In a survey conducted by a parliamentary committee, women workers expressed their desire to work from home. Specifically, 75% of the workers surveyed said they were equally productive at home and office. They were especially happy about saving commute time. It is a significant saving because Australian workers travel about 67 minutes per day to and from work at the cost of about $50-$60. Further, many employees have accepted jobs that pay lower wages in order to continue working from home.
What steps can be taken?
Given the above analysis, it is clear that WA stands to gain from employing more women in jobs that employ their skills productively. Most women in the Mid West, South West, and the Great Southern regions of WA are engaged in services conducive to remote working – such as education.
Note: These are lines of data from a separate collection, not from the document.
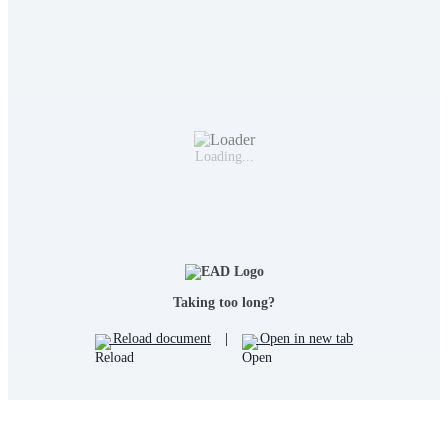
Loading...
Taking too long?
Reload document
|
Open in new tab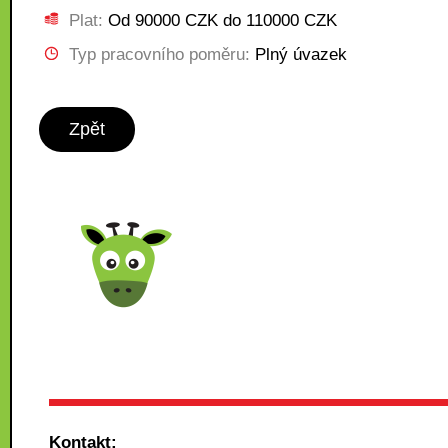
Plat:
Od 90000 CZK do 110000 CZK
Typ pracovního poměru:
Plný úvazek
Zpět
Kontakt: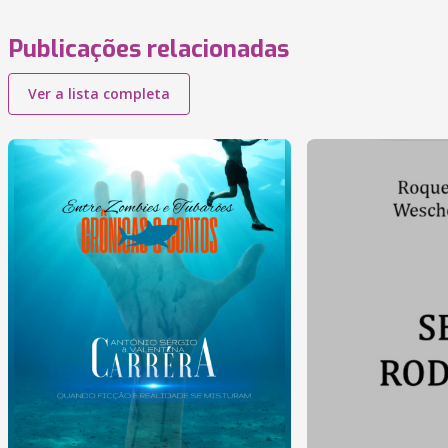
Publicações relacionadas
Ver a lista completa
Employers can take the following steps to attract more participation from remote women workers:
- Ensure that the task can be performed from home. Adjust the task accordingly to ensure the employee can safely perform it.
- Make sure your workers have the necessary equipment and tools to contribute safely from home. For instance, as mentioned, firms provided computers and software, mobile phones, internet, and office furniture in Perth;
- Systemise the information flow at horizontal and vertical levels, including contingency scenarios;
- Accommodate workers with disabilities accordingly;
- Make arrangements for an employee’s physical and mental welfare;
- Communicate with the employees regarding their duties. Clarify what they can and cannot do with the data and equipment in their possession. Ensure that they are educated about Intellectual Property violations and consequences.
What can the government do?
Success stories from the USA and other OECD nations show that governments provided unemployment benefits, payroll supports, tax benefits for contributors to unemployment insurance, and tax sops to companies adapting WFH. It ensured a relatively seamless transmission to new work culture, with a minimum negative impact on productivity.
While the rest of Australia is adapting to remote working facilities as a result of the Covid-19 pandemic, is WA relying too much on its income from primary activities (mining continues to contribute nearly 5% to the state’s gross product)? If that is so, then a case can be made for promoting telework in the service sector as a means to reduce inequality, underemployment among women and promote secular growth.